Verder gaat het pad. Alle facetten komen hier nog een keer bij elkaar. Elke moeilijkheidsgraad is aanwezig. Hagedissen schieten voor mijn voeten weg. Cicaden verscheuren de stilte. Boven me hoor ik de bomen kraken terwijl ik weer over een grote rots klauter. De rotsen glimmen als zilver onder de heldere zonnestralen. Door het rijkelijk aanwezige “mica” krijg ik het idee dat ik over één grote zilverader loop. Met een diepe zucht laat ik deze schoonheid van de Alpen achter me.
Opeens kijk ik in een vlakte en ik zie lelijke elektriciteitsmasten die nú de horizon bepalen. Groter kan het verschil niet zijn. Mijn wereld vol met intieme natuurmomenten is in een keer verscheurd. Ik loop over een groot recreatieterrein, families brengen hier hun zondag door. De wind waait over de vlakte. Bij een kleine bistro eet ik spaghetti en drink mijn cola. Keer op keer waait mijn lege colablikje om. Met twee handen moet ik het papieren placemat vasthouden. Mijn ogen gaan over de spelende kinderen en over de volwassenen. Zouden ze wel weten dat ze zo dicht bij de wonderen van de natuur zijn. Bij een wereld vol glimmende mica en rotsen met kleine bergstroompjes. Een wereld die zich moeilijk te kennen geeft. Die je laat ploeteren en af en toe laat struikelen. Een wereld die vooral zijn mysterie geheim houdt. Misschien moet ik niets zeggen en de kinderen hier laten spelen met een plastic bal.

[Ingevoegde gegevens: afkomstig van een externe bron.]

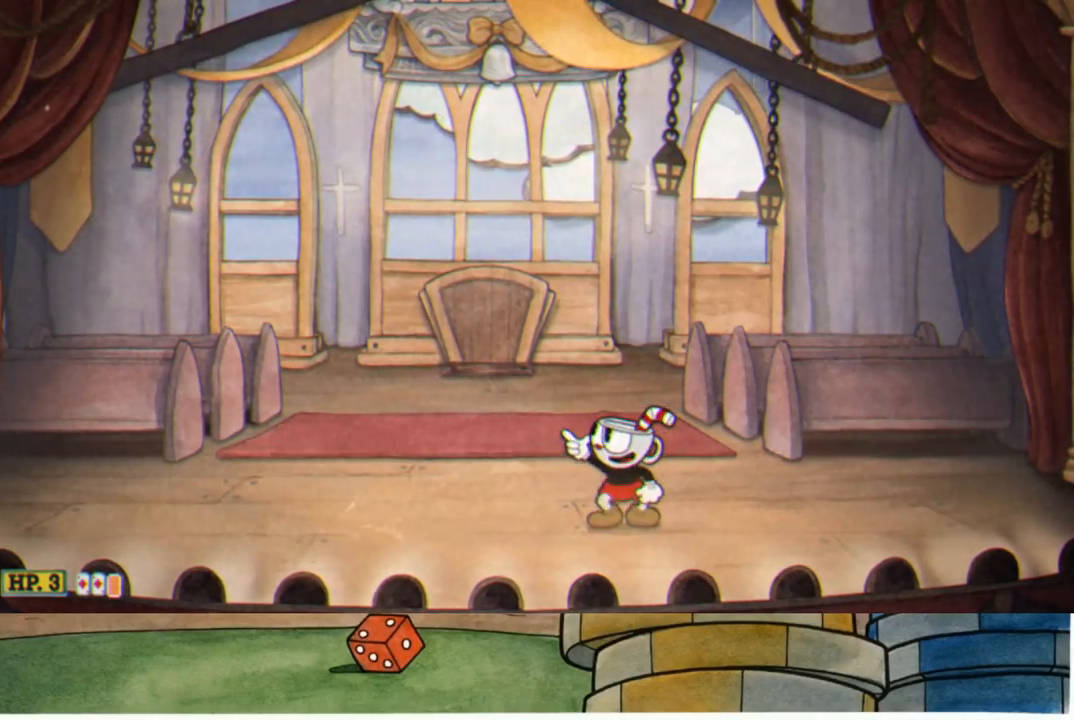
{"buttons": ["R1", "R2"], "left_stick": "up-left", "right_stick": "center", "events": [[217, "R1", "down"]]}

In Borgfranco d’Ivreia stop ik bij de kerk. De deuren staan uitnodigend open. De koele lucht komt me tegemoet als ik de deur open duw. Als mijn ogen gewend zijn aan de donkerte ontvouwt zich langzaam voor mij een prachtige schoonheid die bijna volledig uitgevoerd is in marmer. Marmer in alle kleuren en tinten, het geeft de hoge kerk een wat donkere uitstraling maar met een statigheid die geen grenzen kent. Een kreet van verrukking komt uit mijn mond. Ik mis de glas-in-loodramen maar de grote fresco’s met afbeeldingen uit de Bijbelse wereld staan daar tegenover. Ik brand twee kaarsen en verlaat daarna de kerk weer. Buiten ontmoet ik een pelgrim. Christel uit Zwitserland. Samen gaan we verder, het klikt goed tussen ons. Alsof we elkaar al jaren kennen zo babbelen we. De hitte die we moeten verdragen vervalt hierdoor wat. Christel heeft geen slaapplaats geregeld. ‘Ga maar met mij mee’, zeg ik, ‘in de ostello waar ik slaap is zeker plaats.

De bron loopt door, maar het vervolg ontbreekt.